The great hoax of pipelines
The
highly successful environmental push to block Canada’s petroleum industry growth and with it a booming economy, full employment and billions for research into more efficient and effective ways to burn petroleum products more cleanly is a highly successful
public relations campaign that has no basis in fat or truth.
It is not the first time we have been hoaxed by industrialists and investors protecting their profits and influence. Consider alcohol advertising prior to our adding up the carnage on
our streets when inebriated drivers take the wheel, tobacco advertising before we connected smoking and lung cancer and promotion of a diabetes medication prominent for years until it was linked to deterioration of kidney function.
Advertising (public
relations - PR) campaigns are designed to shape our views and thinking. They aim at feelings and sensibilities rather than logic and reason. It is incredible that adults have accepted that 17 year old Greta Thunberg brought important messages on climate change.
Are we really that incredibly gullible?
An instinctual hatred of pipelines is a conditioned response to the wider public relations campaign of vilifying carbon products, not because they are harmful, but because we are much more easily manipulated,
regulated and taxed if we are convinced that we should be fearful for our future.
As the years pass, and the dire predictions of climate change catastrophe fail to materialize, we realize we have been deceived. That is laden with difficulty.
No one will admit that he or she has been hoodwinked.
During the pipeline PR campaign we have seen a variety of indigenous and academic persons interviewed. If we listen carefully, we can identify the PR scripts. The people motivated by the campaign
must stay “on script” for the campaign to succeed, hence activists are armed with talking points. One giveaways is that when an activist or academic is asked a question he responds with memorized talking points rather than answer the question.
If you choose to believe that a half-dozen traditional indigenous chiefs in northern British Columbia created the arguments they put forth respecting traditional indigenous sovereignty without spending large sums of money on research, organizing a
cross country media campaign to keep their message front and center and have dominated the national and international news outlets for all but the first six days of February, you are welcome to your delusions.

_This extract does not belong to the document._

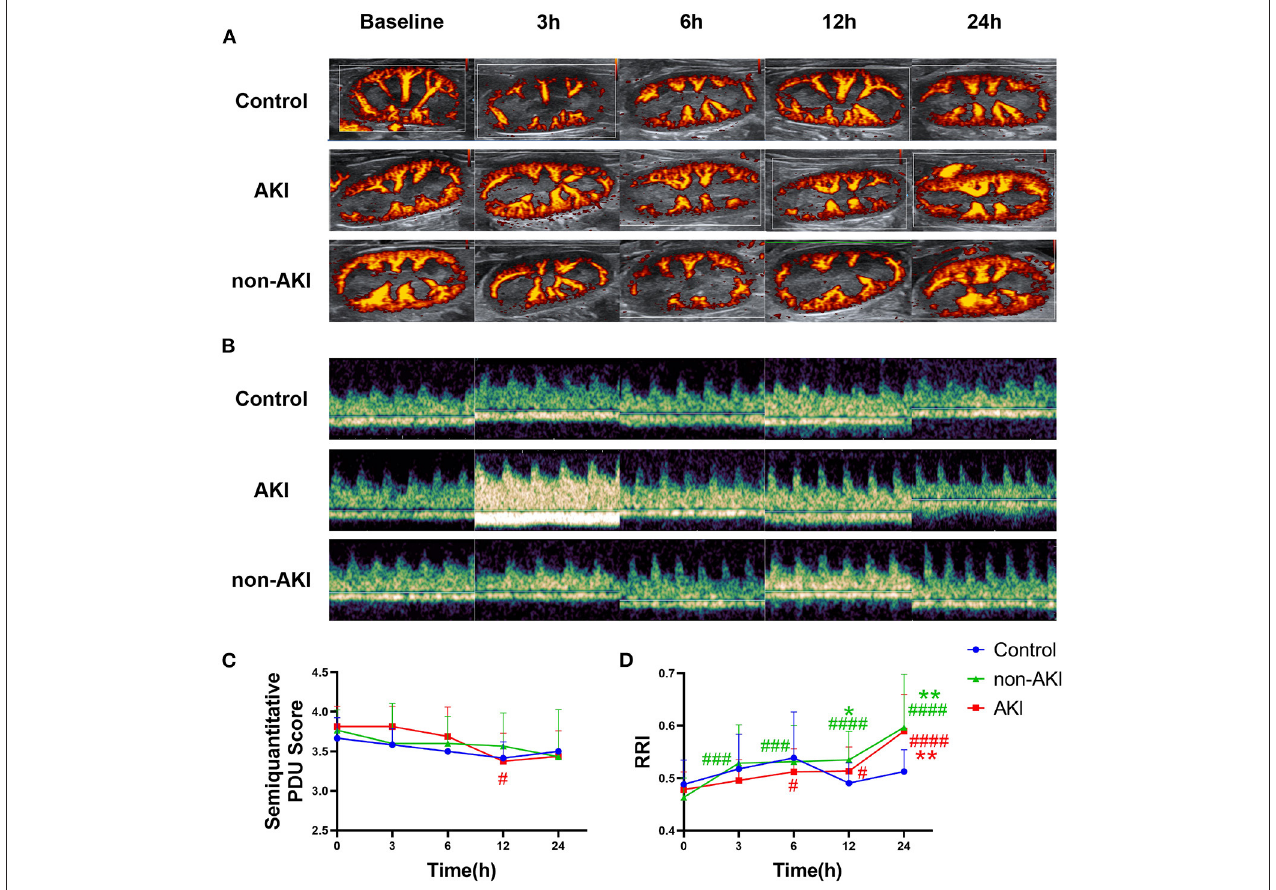
FIGURE 3 | Changes in renal ultrasonography during the observation from baseline to 24h after operation. (A) Example images showing the renal blood flow using power Doppler ultrasound (PDU) in control, AKI, and non-AKI groups at baseline, 3, 6, 12, and 24h. (B) Example images showing the renal resistive index (RRI) using pulsed wave Doppler in control, AKI, and non-AKI groups at baseline, 3, 6, 12, and 24h. (C) Changes of semi-quantitative PDU score over time. Changes in renal blood flow were relatively mild in each group, with only the AKI group showing a statistically significant decrease at 12h from baseline. (D) Changes of RRI over time. RRI increased gradually in both AKI and non-AKI groups. Compared with baseline, a significant increase in RRI first appeared at 3h in non-AKI group and at 6h in the AKI group. Compared with the control group, the RRI of non-AKI group was significantly higher at 12 and 24h, while significantly higher only at 24h in the AKI group. There was no significant difference in RRI between the AKI group and the non-AKI group at each time point. Data are expressed as mean ± SD. Using two-way repeated-measures ANOVA with the Geisser–Greenhouse correction, followed by Tukey’s multiple comparisons test or Sidak’s multiple comparisons test, P -values are shown. * P < 0.05, ** P < 0.01, compared to control group; # P < 0.05, ### P < 0.001, #### P < 0.0001, compared to baseline. AKI, acute kidney injury; PDU, power Doppler ultrasound; RRI, renal resistive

Maintaining a public relations campaign
for more than a few days is prohibitively expensive. When something looks suspicious to us, follow the money. Where is the money coming from that drives this PR campaign? Who stand to gain by keeping Canada out of the world petroleum market?
Claims
by our government that it is committed to reducing world carbon emissions are rubbish. Our government is complicit in keeping Canada out of the world petroleum market, Canada has no control over petroleum demand and supply.
Developing nations, who
outnumber developed nations need energy to grow and prosper. It takes energy to light houses, provide a water supply, pump sewage, build highways and rail networks to move raw and finished goods to market, distribute imports, run mills and factories. Much
of that energy comes from coal. Burning diesel or even better, natural gas reduces carbon output.
Like most ideologues, our federal government is hoist on its own petard; Canadian oil and gas can help to reduce carbon emissions overseas by replacing
coal plants and our clean technologies can even further reduce harmful industrial emissions. The environmental public relations effort is highly misleading in its zeal to demonize carbon while excluding and ignoring all other emissions.
Carbon dioxide
is an odourless, colourless gas that does not cause or contribute to the smog that is choking many cities. Canada’s clean technologies can help to alleviate industrial and public service emissions and reduce smog. However, we need development of our
resources to improve and export those technologies.